WORK REQUIRED:
Could you copy word for word only the lines between the one containing "Figure 15: The" and the end of the listing below, both included, and leave out the pictures?

INFORMATION PROVIDED:
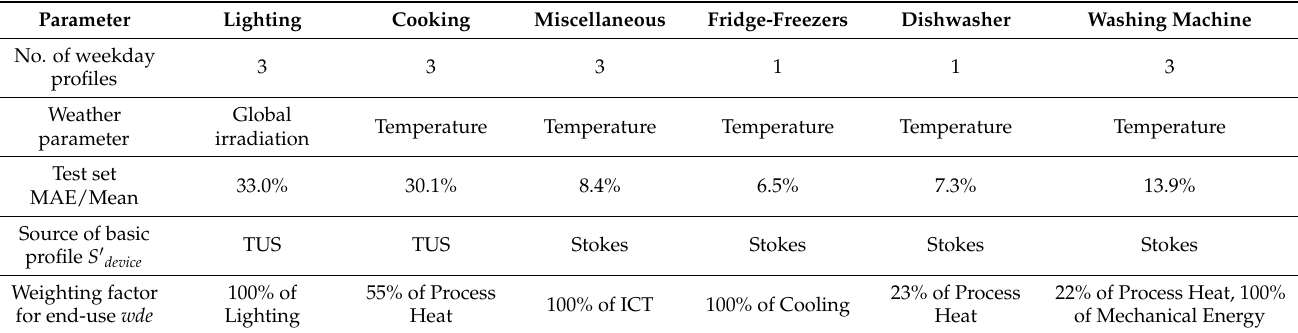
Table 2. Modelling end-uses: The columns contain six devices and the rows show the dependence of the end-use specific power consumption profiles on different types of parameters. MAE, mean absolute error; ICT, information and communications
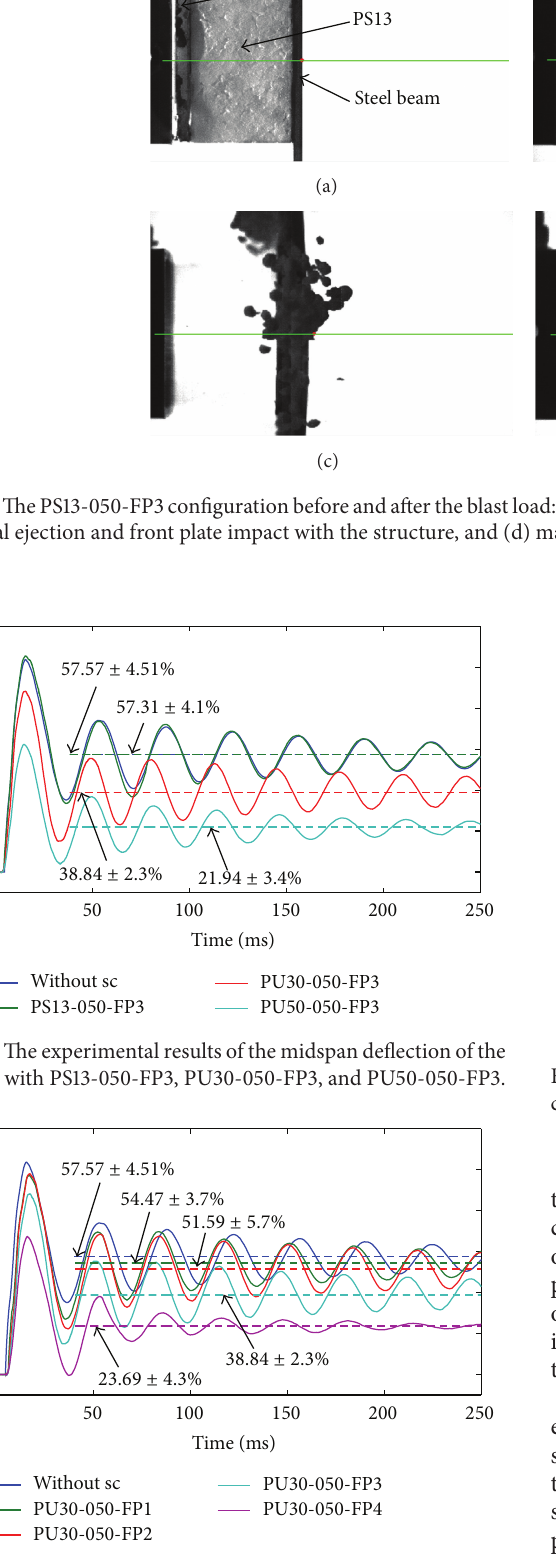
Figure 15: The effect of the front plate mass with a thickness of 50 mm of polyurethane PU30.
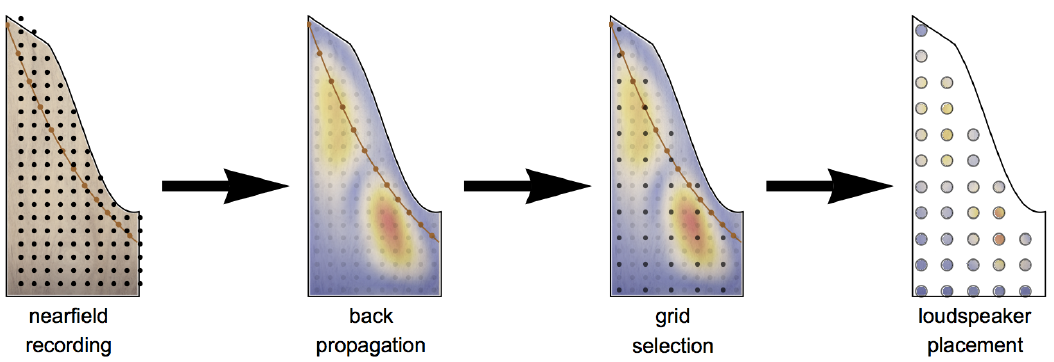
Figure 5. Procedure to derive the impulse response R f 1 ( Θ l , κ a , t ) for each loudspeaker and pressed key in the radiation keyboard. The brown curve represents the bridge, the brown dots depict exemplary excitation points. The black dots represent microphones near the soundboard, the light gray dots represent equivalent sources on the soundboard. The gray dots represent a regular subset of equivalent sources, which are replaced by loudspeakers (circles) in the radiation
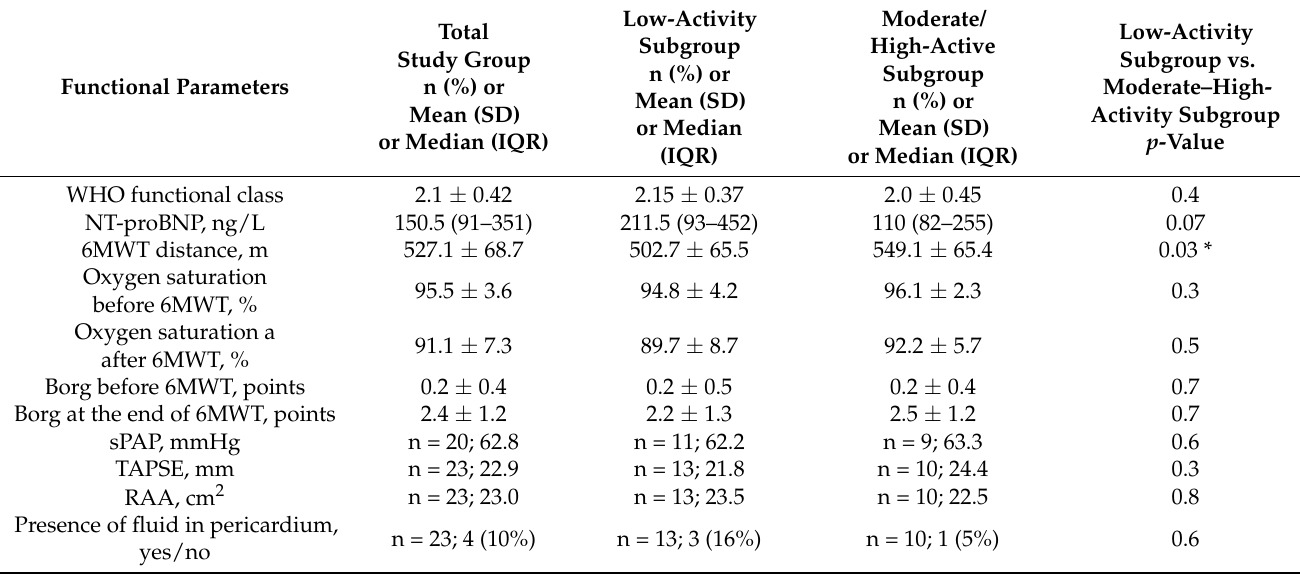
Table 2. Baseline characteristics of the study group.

COMPLETED TASK:
Figure 15: The effect of the front plate mass with a thickness of 50 mm of polyurethane PU30.
Figure 5. Procedure to derive the impulse response R f 1 ( Θ l , κ a , t ) for each loudspeaker and pressed key in the radiation keyboard. The brown curve represents the bridge, the brown dots depict exemplary excitation points. The black dots represent microphones near the soundboard, the light gray dots represent equivalent sources on the soundboard. The gray dots represent a regular subset of equivalent sources, which are replaced by loudspeakers (circles) in the radiation
Table 2. Baseline characteristics of the study group.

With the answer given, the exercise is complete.